Beagle knew he was going to use that. He didn't know where he was going to find a smokestack in the desert, but he was going to use that scene. Our war was going to be so surgical, we would drop our bombs right down the enemy smokestack. Never touch woman nor child nor noncombatant of any kind.

It brought him back to the big problem. Who would attack America? Even an American outpost. Didn't we have Falkland Island-type places? Puerto Rico? The Virgin Islands? Guam? One of the Pacific Islands? It was pitiful. Nobody was going to attack America.

Maybe that wasn't necessary. It was going to be a remake of World War II. He knew that. What if—what if, instead of appeasing Hitler, we'd stood up to him early. Hitler invades Poland. Maybe we've learned from the Second World War and
we do it better this time.
We stand up to him when he invades Poland. That was great. Nobody has to attack the United States. We just have to find a Hitler and have him invade Poland.

Was that doable? Yes. He thought so. There were lots of Hitlers around and lots of Polands.

Was that enough? Was that it? Yes.

Beagle rose and stretched. He walked out of the control room, feeling immensely satisfied with himself. Without being conscious of it, he swaggered—it was a walk familiar to anyone who had watched classic Westerns—he swaggered just like big John Wayne.

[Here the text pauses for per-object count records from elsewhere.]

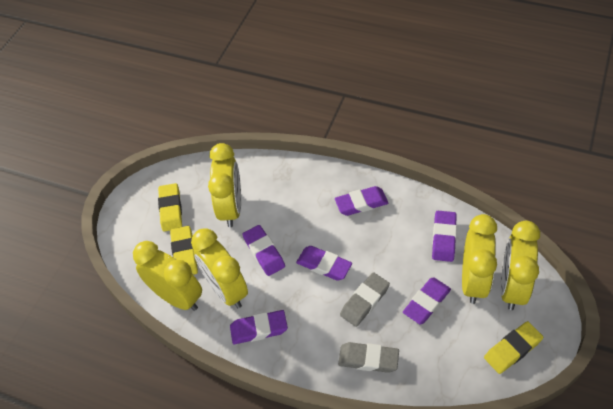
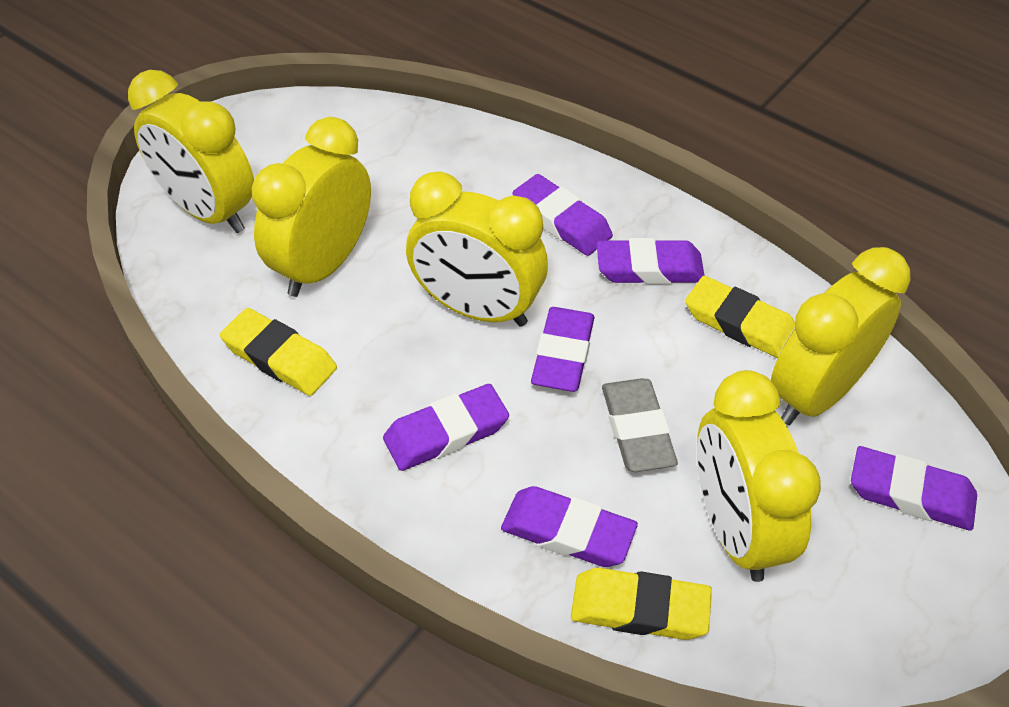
grey eraser: [338,342,399,373] [340,272,390,327] = 2 -> [602,378,678,472] = 1

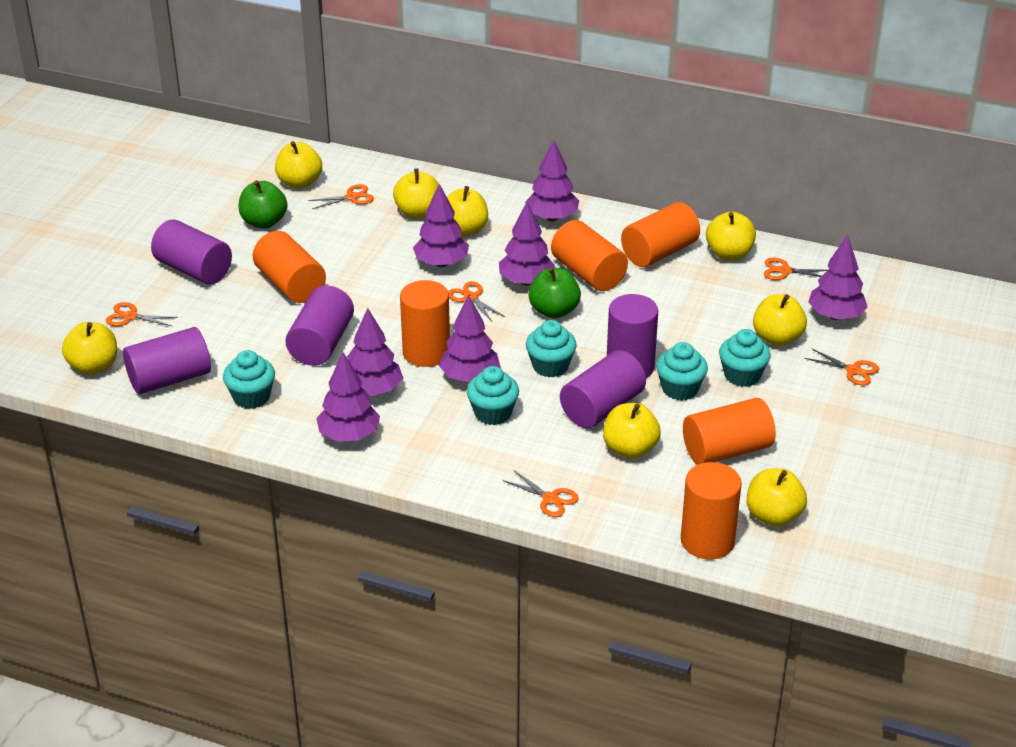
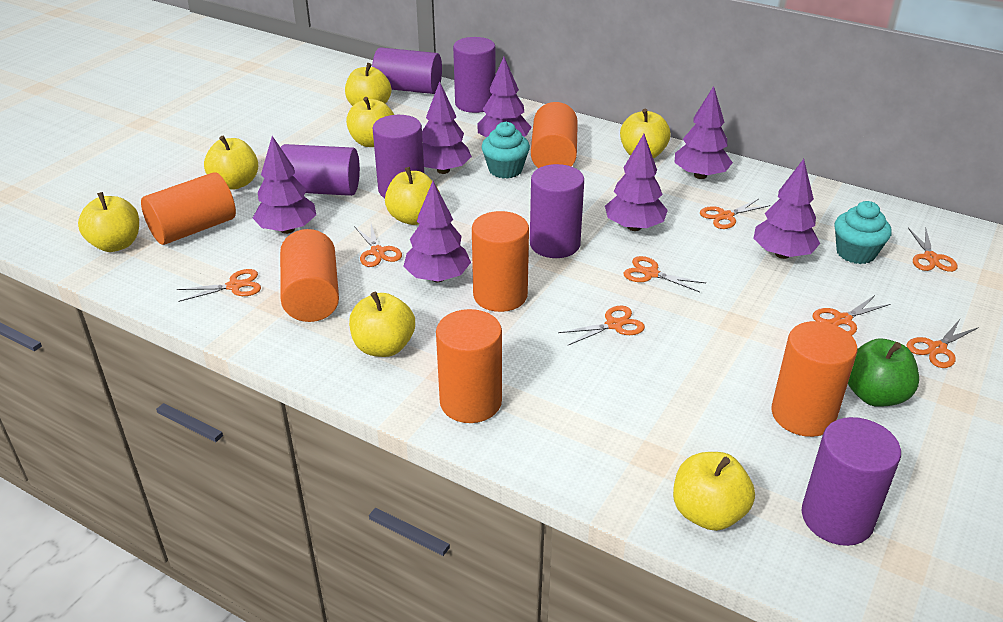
green apple: [238,180,287,229] [528,267,581,319] = 2 -> [848,339,919,407] = 1
orange scissors: [106,302,178,326] [308,184,374,209] [448,281,505,322] [502,470,579,517] [764,258,827,280] [804,348,879,386] = 6 -> [177,269,261,302] [354,224,402,267] [558,306,645,346] [623,256,706,292] [700,199,770,229] [812,295,890,335] [907,319,979,368] [908,228,958,272] = 8
purple cylinder: [123,327,211,394] [151,219,232,285] [285,286,354,366] [560,350,646,428] [607,294,658,378] = 5 -> [280,144,360,196] [372,47,442,94] [372,115,424,198] [453,37,496,113] [530,164,584,258] [802,417,901,546] = 6
turquoise cupcake: [223,350,275,409] [467,366,519,425] [526,320,577,378] [656,342,708,400] [719,329,771,387] = 5 -> [482,122,530,179] [834,201,892,264] = 2

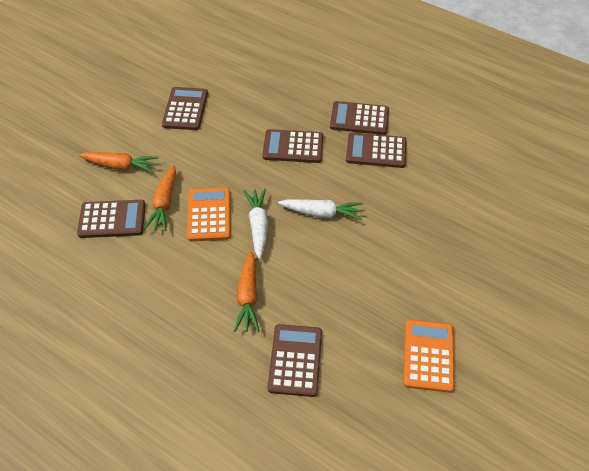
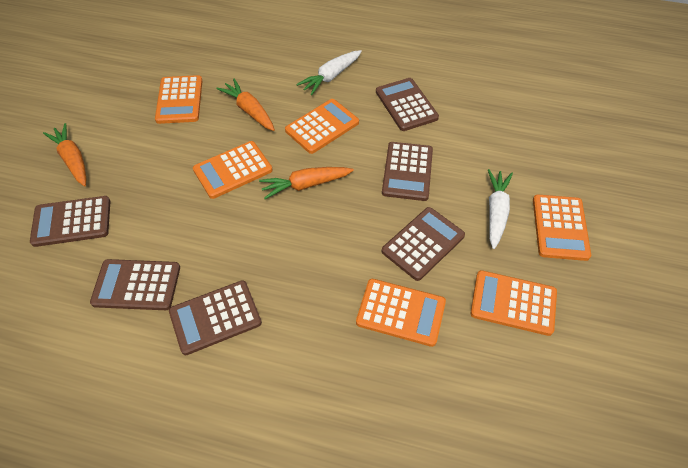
orange calculator: [187,187,231,242] [403,320,455,393] = 2 -> [155,75,202,124] [193,141,272,199] [285,99,359,154] [356,279,446,347] [470,270,557,336] [533,195,591,261] = 6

Agnes Przyszewski hugged her mom. Even though Agnes had been raised on television, where if someone lost a job or quit their job they always had a new and better job by the time the thirty sitcom minutes were over, it had gradually penetrated that what her mother had done, and was doing, was a remarkable gesture of support. It was bringing mother and daughter closer than they had been for years.

They picked out clothes together for Kitty's upcoming interview with Joe Broz. “I'm not going to take the job,” Kitty said, “unless it means I can do something for you.” When Kitty stood in front of the bathroom mirror and started to do her hair, Agnes offered to brush it for her, something she had loved to do as a little girl but hadn't done since she was seven. It was all Kitty could do not to cry.

Chaz and Bo were about half a block away. The car they sat in was stolen, as were the plates, acquired separately at long-term parking at LAX. They had decided to take the Przyszewski woman right when she reached her car, where it was parked out on the street. That was the quickest, cleanest way. Once someone is in a car, stopping them can be very complicated, and, once stopped, it can be difficult to get them out.